Son of two Galicians of a village of Guitiriz, in Lugo, whose father was a left -wing road that emigrated to Cuba, Suso Díaz grew while at his house the Pyrenean radio or the BBC of London was heard at night. “We lived on a bass, and it was a danger because the people who went through the street could listen to the radio. At that time I slept, but one night I woke my mother’s shout, which said:” What are you doing, who are going to put us all! “When they stopped me they disliked, of course, but well, it was not for so much,” Diaz said in one.

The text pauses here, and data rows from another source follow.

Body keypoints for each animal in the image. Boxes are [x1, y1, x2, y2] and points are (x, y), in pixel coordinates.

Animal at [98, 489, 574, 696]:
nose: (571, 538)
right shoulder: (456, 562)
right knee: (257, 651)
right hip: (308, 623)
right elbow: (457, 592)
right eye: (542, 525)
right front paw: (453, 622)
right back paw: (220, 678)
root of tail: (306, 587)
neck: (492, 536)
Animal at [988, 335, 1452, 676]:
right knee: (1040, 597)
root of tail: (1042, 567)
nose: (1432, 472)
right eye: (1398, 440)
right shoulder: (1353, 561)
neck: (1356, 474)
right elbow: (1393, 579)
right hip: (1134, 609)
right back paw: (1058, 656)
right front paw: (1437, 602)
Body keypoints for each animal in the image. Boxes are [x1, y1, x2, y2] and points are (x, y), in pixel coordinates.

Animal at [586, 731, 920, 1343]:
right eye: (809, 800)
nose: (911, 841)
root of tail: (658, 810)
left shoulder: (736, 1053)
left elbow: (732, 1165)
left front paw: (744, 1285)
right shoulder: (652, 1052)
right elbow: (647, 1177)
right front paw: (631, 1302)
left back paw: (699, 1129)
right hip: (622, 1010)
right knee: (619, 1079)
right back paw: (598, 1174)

Astano shipyler worker – currently Navantia Fene – where he started as an apprentice at age 14 and developed an extensive career of union activism, the imprisonment of Suso Díaz occurred in the well -known naval revolts of 1972, when refusing, “for political reasons”, to pay a fine of 150,000 pesetas after having been signed by the General Directorate of Security of the State after protesting against the General Security of the State. Murder of two workers from Bazán. He then had three children and Yolanda Díaz was born just a year earlier. He spent two months. He had already been stopped in 1968.

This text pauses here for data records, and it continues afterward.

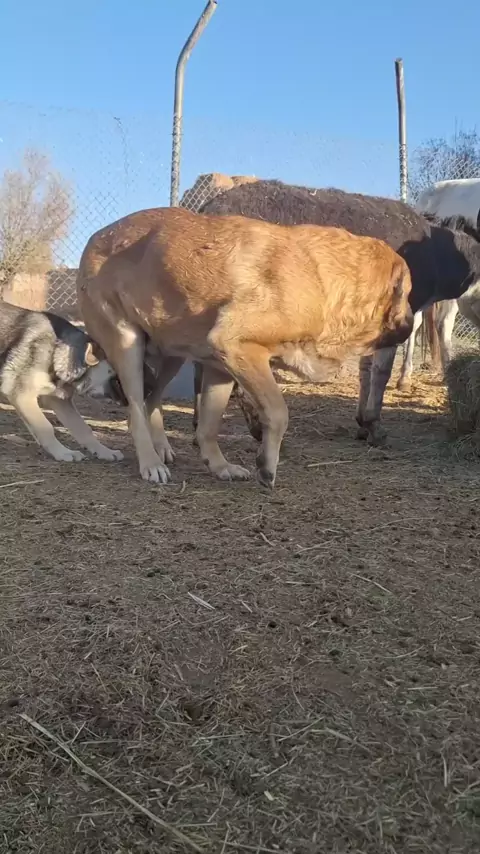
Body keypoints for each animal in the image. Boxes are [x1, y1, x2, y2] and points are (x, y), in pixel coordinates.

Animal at [0, 300, 125, 463]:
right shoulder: (21, 394)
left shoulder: (59, 401)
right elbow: (46, 427)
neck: (56, 352)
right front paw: (62, 452)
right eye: (117, 378)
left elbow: (83, 428)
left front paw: (104, 451)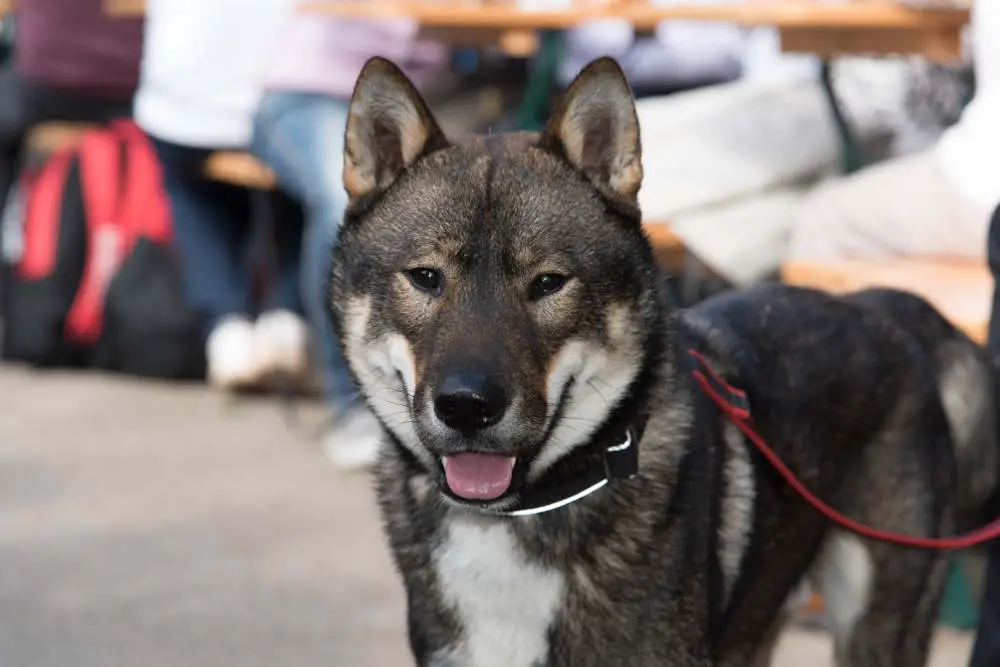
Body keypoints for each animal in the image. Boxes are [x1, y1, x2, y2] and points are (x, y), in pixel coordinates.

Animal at [326, 56, 992, 667]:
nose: (467, 406)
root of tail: (886, 305)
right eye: (425, 277)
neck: (524, 514)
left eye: (548, 283)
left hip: (875, 618)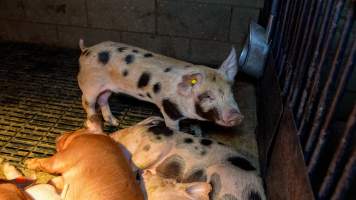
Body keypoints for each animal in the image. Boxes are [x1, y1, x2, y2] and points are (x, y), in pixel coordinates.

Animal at [78, 40, 243, 132]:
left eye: (231, 92)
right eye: (208, 96)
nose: (236, 116)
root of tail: (86, 50)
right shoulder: (168, 108)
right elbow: (172, 127)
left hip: (107, 88)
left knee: (103, 99)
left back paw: (115, 122)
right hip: (89, 86)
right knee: (87, 103)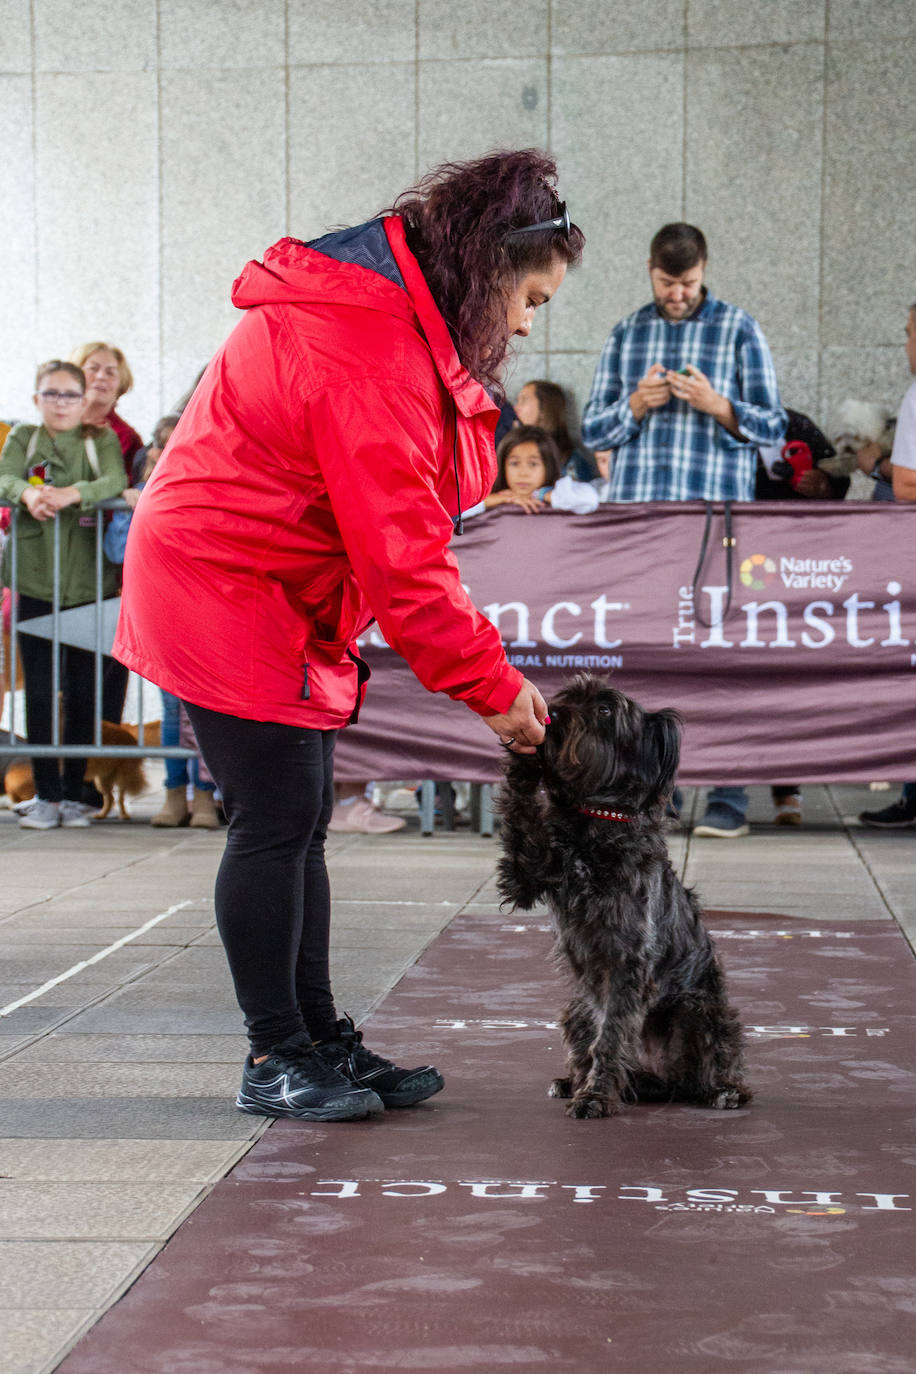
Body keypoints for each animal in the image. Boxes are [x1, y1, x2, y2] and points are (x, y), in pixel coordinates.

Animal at [502, 673, 752, 1115]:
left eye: (604, 710)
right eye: (568, 698)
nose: (552, 714)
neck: (595, 818)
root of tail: (665, 1081)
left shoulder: (626, 961)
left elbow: (611, 1036)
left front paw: (595, 1097)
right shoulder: (525, 874)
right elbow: (520, 819)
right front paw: (525, 761)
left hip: (697, 1010)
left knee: (712, 1060)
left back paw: (724, 1090)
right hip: (575, 1009)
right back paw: (575, 1081)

CC OO stressed that the trade unionist “always reinvindicated the importance of the mobilization lived in Ferrol in those times”, when “Galicia was at the forefront of the labor and anti -Franco struggle.”
Among the condolence samples expressed on Tuesday, the president of the Government, Pedro Sánchez. “Suso Díaz was a reference for trade unionism and the struggle for workers’ rights. Committed, honest and generous, dedicated his life to building a more just world. My love and respect, dear Yolanda Díaz,” said the chief of the Executive in X.
The current Secretary General of Commissions, Unai Sordo, has also pronounced: “We are going, one of those anti -Franco militants who gave everything for freedoms,” he said in the same social network. The first vice president of the Government, María Jesús Montero, has transferred her condolences to her cabinet partner: “Suso Díaz was a union reference, a tireless fighter, a man of convictions and a good person who dedicated his life to work for a more fair world,” he said.
“I met Suso, a fighter and a good person,” said the former leader of Podemos, Pablo Iglesias. Also the Coordinator of Movement, Lara Hernández, stressed that Díaz was “a reference in the defense of the working class, firm defender of rights and freedoms and, above all, good person.”
The relationship between the adding leader and her father was very close and despite being installed in Madrid years ago when acquiring government responsibilities, the Minister of Labor frequently traveled to Galicia to see him many weekends. Yolanda Díaz, who spoke naturally about her exits to the well -known Bonilla Churrería of the Herculin city, often referred to her family roots (“what they have taught me in my house”) to refer to a way of doing politics in which you work for the common good, with a firm commitment to defense of democracy against the threat of the extreme right, something that its Diaz always had very present.